_Record extracts_

_ _ _ _ _ _ _

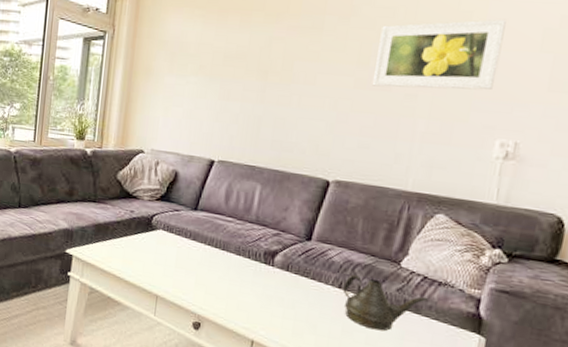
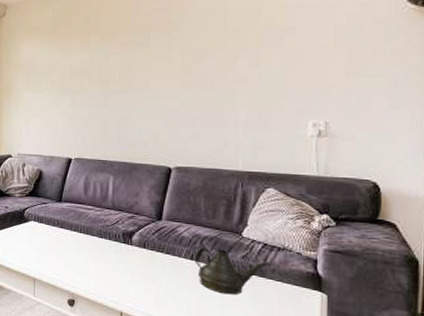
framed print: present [372,19,507,90] -> none [196,21,301,86]

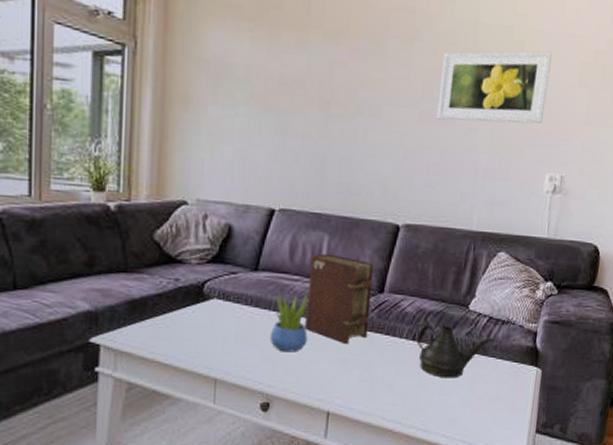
succulent plant: none [72,217,101,263] -> present [269,291,308,353]
book: none [99,189,152,260] -> present [305,253,374,345]
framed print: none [196,21,301,86] -> present [436,51,552,124]

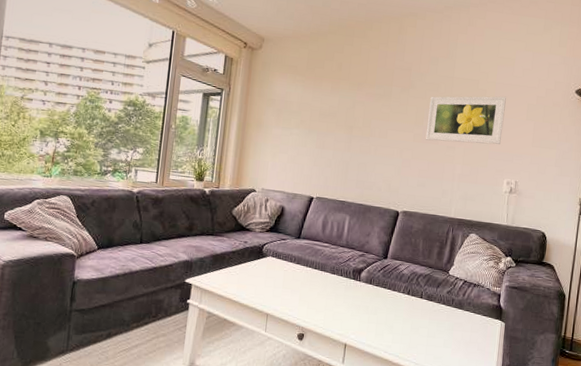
succulent plant: present [269,291,308,353] -> none [306,254,334,298]
book: present [305,253,374,345] -> none [331,229,381,295]
teapot: present [416,323,495,379] -> none [410,282,469,325]

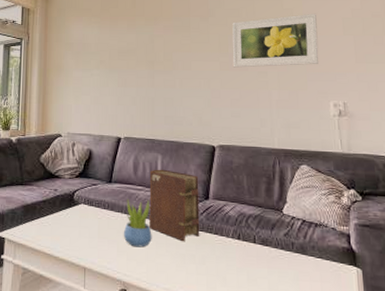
succulent plant: none [306,254,334,298] -> present [123,198,152,248]
book: none [331,229,381,295] -> present [149,169,200,242]

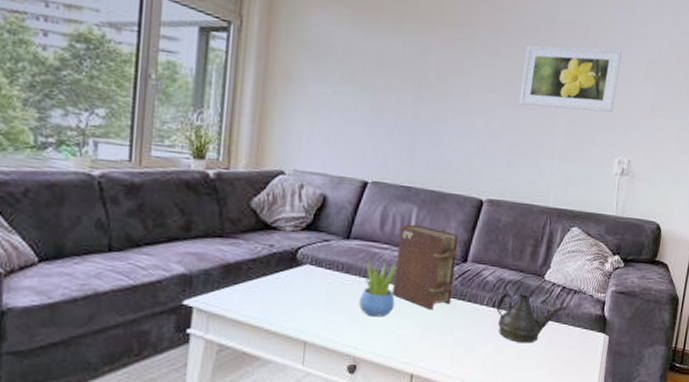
teapot: none [241,225,311,275] -> present [496,291,567,344]

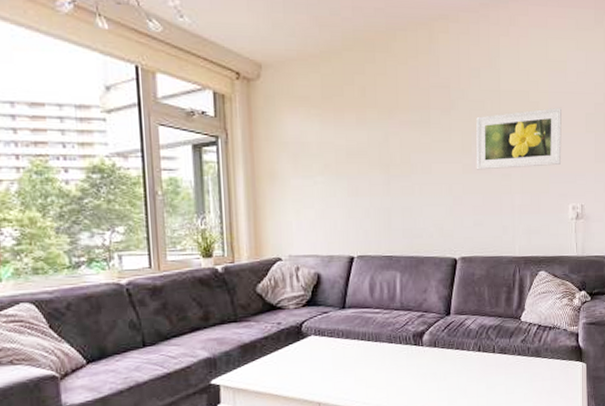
succulent plant: present [358,259,396,317] -> none [360,323,392,374]
book: present [392,224,459,311] -> none [387,288,441,361]
teapot: present [496,291,567,344] -> none [482,336,545,380]

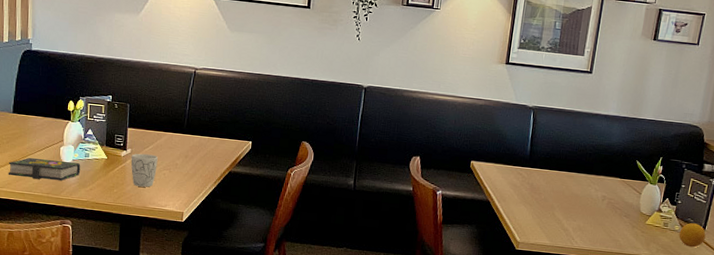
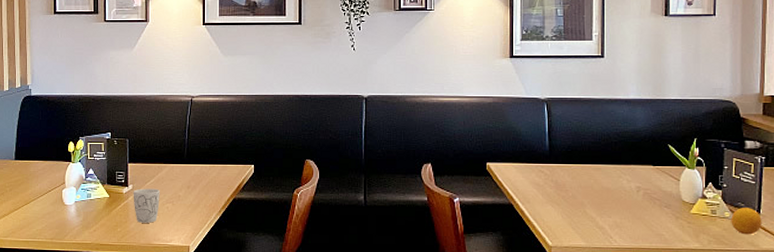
book: present [8,157,81,181] -> none [12,203,83,225]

_ _ _ _ _ _ _

_Work instruction_
The preceding entries are to be returned verbatim, with every picture excluded.

_Answer to this exercise_
framed print: present [372,19,507,90] -> none [196,21,301,86]

succulent plant: none [72,217,101,263] -> present [269,291,308,353]
book: none [99,189,152,260] -> present [305,253,374,345]
framed print: none [196,21,301,86] -> present [436,51,552,124]

succulent plant: present [269,291,308,353] -> none [306,254,334,298]
book: present [305,253,374,345] -> none [331,229,381,295]
teapot: present [416,323,495,379] -> none [410,282,469,325]

succulent plant: none [306,254,334,298] -> present [123,198,152,248]
book: none [331,229,381,295] -> present [149,169,200,242]

teapot: none [241,225,311,275] -> present [496,291,567,344]

succulent plant: present [358,259,396,317] -> none [360,323,392,374]
book: present [392,224,459,311] -> none [387,288,441,361]
teapot: present [496,291,567,344] -> none [482,336,545,380]

book: present [8,157,81,181] -> none [12,203,83,225]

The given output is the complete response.